2014年6月17日火曜日

Vast Oceans of Water may be Trapped in Earth's Interior , may be Wellspring for World's Oceans

The mineral is thought to exist in the mantle at depths between about 500 and 700 km; these samples were lab grown.
(Photo : Steve Jacobsen / Northwestern University)
Tech Times
 
Researchers from Northwestern University and the University of New Mexico report evidence for potentially oceans worth of water deep beneath the United States. Though not in the familiar liquid form -- the ingredients for water are bound up in rock deep in the Earth’s mantle -- the discovery may represent the planet’s largest water reservoir.




A reservoir of water lying deep under the Earth's surface may contain triple the volume of every one the world's oceans and may even be the "wellspring" source of them, U.S. researchers say.

Although not in a liquid form most familiar to all of us -- it is instead bound within rocks deep in the Earth's mantle -- it likely represents the largest reservoir of water on Earth, scientists at the University of New Mexico and Northwestern University say.

Writing in the journal Science, they report finding pockets of melted magma 400 miles underneath the North American continent that are likely signatures that water exists at those depths.

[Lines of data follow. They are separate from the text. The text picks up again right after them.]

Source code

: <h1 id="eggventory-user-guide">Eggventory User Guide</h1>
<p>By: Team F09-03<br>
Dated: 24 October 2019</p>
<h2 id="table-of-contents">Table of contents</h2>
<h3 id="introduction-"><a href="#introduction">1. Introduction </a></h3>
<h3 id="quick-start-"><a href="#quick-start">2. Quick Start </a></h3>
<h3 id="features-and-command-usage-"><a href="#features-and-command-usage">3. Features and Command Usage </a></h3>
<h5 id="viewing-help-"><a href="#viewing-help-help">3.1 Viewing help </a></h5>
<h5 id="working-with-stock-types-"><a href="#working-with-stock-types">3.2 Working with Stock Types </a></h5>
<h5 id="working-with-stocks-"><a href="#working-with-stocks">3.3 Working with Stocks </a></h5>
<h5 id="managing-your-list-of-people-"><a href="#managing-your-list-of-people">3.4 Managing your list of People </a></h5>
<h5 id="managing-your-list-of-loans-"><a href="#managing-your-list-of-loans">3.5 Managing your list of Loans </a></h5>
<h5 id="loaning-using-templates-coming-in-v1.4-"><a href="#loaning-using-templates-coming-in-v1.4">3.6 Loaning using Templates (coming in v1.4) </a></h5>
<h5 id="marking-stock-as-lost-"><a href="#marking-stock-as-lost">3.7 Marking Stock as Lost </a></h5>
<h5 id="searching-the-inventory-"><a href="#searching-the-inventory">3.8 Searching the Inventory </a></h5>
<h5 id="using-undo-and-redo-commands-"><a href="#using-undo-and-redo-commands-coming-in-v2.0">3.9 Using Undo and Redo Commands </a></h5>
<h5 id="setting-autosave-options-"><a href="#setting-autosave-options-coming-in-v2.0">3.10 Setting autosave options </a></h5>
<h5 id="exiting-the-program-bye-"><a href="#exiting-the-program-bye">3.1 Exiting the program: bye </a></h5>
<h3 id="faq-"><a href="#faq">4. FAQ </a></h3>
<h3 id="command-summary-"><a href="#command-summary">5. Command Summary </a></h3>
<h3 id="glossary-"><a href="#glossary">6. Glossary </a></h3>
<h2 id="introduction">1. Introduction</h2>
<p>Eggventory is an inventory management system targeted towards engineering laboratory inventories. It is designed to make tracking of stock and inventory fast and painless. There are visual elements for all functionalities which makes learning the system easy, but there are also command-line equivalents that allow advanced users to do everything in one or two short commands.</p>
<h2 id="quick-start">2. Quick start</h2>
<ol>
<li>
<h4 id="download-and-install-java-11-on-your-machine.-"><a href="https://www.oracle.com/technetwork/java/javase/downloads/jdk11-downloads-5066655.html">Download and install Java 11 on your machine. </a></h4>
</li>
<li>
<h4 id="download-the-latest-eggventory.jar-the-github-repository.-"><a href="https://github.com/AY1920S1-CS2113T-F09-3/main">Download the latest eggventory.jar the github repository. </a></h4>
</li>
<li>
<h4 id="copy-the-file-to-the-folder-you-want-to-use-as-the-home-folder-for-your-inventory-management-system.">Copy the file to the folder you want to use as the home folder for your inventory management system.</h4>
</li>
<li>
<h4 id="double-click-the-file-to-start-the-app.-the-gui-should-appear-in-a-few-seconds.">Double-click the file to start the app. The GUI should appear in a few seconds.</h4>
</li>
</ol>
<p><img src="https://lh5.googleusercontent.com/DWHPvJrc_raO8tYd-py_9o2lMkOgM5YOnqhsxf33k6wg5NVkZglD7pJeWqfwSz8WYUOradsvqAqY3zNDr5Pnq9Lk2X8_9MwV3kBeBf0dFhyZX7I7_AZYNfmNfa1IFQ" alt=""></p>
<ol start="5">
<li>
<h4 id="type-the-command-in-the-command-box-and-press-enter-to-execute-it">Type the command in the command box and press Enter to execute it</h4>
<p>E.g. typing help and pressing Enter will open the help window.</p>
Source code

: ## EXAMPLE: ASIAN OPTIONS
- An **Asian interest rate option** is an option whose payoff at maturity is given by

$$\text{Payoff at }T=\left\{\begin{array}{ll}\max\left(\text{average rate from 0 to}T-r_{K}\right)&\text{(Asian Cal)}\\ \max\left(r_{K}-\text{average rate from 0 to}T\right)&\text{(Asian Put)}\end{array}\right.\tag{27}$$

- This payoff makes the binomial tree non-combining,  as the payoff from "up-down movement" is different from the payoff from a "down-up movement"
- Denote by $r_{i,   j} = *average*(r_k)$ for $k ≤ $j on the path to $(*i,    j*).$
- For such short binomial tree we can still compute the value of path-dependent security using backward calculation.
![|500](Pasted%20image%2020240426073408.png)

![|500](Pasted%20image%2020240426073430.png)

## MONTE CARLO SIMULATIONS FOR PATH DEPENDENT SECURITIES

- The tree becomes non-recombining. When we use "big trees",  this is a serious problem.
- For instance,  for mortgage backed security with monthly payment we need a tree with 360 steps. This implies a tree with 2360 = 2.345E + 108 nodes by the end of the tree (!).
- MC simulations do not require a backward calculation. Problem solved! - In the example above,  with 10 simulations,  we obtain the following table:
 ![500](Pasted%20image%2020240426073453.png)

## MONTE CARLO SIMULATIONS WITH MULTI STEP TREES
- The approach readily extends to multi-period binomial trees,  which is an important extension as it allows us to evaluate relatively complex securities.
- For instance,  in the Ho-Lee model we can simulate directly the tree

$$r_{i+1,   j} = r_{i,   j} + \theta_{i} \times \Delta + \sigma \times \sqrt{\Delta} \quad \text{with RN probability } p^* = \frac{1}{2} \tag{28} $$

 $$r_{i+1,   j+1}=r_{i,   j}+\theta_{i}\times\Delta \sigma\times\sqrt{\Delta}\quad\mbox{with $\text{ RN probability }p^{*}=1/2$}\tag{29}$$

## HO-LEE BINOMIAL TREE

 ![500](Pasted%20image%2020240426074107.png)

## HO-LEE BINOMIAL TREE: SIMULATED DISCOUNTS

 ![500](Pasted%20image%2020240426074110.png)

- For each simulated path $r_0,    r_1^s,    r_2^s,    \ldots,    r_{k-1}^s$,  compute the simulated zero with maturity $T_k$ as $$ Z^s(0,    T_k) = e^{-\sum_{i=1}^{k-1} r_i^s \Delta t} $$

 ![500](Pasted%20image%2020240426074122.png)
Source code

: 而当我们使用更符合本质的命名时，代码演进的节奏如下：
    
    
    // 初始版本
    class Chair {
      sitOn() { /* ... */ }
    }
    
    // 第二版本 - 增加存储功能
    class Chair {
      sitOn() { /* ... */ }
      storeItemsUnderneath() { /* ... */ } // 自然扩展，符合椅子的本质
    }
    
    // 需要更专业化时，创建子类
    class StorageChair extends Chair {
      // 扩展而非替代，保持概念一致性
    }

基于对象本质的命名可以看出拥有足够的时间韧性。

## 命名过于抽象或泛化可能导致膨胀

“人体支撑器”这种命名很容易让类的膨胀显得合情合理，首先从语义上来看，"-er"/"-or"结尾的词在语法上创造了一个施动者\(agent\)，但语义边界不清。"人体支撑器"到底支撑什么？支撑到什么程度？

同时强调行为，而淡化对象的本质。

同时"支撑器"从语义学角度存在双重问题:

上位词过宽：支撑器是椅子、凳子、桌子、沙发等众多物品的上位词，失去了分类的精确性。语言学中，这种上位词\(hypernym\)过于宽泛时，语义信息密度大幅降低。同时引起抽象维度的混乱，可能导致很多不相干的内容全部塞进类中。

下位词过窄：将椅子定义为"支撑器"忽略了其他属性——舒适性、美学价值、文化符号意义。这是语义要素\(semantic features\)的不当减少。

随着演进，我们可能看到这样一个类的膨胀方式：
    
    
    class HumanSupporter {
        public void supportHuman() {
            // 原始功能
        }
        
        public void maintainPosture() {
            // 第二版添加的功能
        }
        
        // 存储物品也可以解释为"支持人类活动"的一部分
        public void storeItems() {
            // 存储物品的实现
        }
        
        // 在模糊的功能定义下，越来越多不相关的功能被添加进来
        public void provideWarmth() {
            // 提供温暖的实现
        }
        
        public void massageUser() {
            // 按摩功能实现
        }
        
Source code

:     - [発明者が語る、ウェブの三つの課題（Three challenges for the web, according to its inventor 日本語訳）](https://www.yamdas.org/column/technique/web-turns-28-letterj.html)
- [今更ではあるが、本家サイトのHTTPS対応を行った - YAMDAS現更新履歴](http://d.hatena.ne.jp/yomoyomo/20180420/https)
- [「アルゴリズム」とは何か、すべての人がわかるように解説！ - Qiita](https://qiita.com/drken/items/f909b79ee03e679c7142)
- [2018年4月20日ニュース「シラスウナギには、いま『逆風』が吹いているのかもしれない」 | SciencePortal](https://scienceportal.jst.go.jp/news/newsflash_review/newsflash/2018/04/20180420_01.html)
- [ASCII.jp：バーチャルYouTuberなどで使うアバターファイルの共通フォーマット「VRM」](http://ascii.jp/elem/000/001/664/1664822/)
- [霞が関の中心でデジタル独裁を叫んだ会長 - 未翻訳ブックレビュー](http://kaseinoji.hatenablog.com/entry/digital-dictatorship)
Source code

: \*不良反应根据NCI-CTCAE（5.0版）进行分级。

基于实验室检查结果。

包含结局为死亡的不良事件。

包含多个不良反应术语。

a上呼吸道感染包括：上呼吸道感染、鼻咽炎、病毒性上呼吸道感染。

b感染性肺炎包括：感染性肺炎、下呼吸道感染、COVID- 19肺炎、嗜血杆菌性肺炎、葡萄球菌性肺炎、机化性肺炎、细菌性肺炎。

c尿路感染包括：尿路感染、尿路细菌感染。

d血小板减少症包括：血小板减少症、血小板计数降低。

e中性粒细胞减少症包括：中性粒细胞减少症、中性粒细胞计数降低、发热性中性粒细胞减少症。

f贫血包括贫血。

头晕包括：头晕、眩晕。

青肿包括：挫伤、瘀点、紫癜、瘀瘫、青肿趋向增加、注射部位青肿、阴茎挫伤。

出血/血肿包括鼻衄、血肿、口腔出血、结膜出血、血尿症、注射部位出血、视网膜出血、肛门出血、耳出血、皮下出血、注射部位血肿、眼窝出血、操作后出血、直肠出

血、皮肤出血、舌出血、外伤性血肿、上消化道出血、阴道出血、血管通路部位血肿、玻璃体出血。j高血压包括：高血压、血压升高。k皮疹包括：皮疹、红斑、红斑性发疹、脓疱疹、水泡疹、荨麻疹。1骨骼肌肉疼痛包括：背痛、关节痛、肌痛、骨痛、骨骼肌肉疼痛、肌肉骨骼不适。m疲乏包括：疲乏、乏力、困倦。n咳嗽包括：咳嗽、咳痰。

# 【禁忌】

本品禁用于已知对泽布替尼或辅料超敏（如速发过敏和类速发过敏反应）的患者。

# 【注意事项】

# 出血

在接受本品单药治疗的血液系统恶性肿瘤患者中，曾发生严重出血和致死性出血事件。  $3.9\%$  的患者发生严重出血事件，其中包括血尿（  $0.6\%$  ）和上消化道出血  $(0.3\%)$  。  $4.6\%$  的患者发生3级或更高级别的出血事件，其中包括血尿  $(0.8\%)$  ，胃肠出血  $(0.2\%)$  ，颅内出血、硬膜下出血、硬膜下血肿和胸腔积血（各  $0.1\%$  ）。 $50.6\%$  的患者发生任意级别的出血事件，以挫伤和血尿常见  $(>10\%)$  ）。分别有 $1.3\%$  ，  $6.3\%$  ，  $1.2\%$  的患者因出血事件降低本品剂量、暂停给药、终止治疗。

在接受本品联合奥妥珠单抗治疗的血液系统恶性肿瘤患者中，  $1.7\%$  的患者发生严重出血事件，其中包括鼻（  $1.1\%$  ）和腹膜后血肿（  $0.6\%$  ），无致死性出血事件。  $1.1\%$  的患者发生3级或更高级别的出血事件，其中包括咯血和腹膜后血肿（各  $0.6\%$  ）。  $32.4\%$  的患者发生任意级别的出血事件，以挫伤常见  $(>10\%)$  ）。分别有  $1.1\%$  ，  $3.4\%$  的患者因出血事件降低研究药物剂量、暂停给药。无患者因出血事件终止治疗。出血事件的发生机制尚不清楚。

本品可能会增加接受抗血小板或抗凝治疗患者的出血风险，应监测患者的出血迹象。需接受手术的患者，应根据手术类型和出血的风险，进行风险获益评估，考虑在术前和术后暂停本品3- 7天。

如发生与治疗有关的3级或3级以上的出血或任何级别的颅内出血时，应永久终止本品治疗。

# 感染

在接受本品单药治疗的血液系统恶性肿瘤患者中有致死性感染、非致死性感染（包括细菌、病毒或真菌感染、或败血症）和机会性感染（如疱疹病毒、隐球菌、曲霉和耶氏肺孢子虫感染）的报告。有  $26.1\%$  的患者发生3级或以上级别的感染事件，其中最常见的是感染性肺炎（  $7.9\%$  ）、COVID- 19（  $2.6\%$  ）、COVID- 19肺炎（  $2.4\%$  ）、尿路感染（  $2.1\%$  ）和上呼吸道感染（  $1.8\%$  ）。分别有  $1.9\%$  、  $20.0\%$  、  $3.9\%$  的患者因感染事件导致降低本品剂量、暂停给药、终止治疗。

Scientists have long questioned whether the mantle, the rocky, hot layer between the Earth's crust and its core, might contain water bound up and trapped within rare minerals.

The new discovery is evidence water can be transported from the surface of the Earth to great depth by plate tectonics, the movement of continents and plates over the Earth's surface.

"Geological processes on the Earth's surface, such as earthquakes or erupting volcanoes, are an expression of what is going on inside the Earth, out of our sight," says geophysicist and study co-author Steve Jacobsen at Northwestern. "I think we are finally seeing evidence for a whole-Earth water cycle, which may help explain the vast amount of liquid water on the surface of our habitable planet."

Movement and partial melting of rocks in the mantle's transition zone -- a region between the mantle's lower and upper layers from around 250 to 400 miles deep -- could allow water to become tightly bound to the minerals there, the researchers said.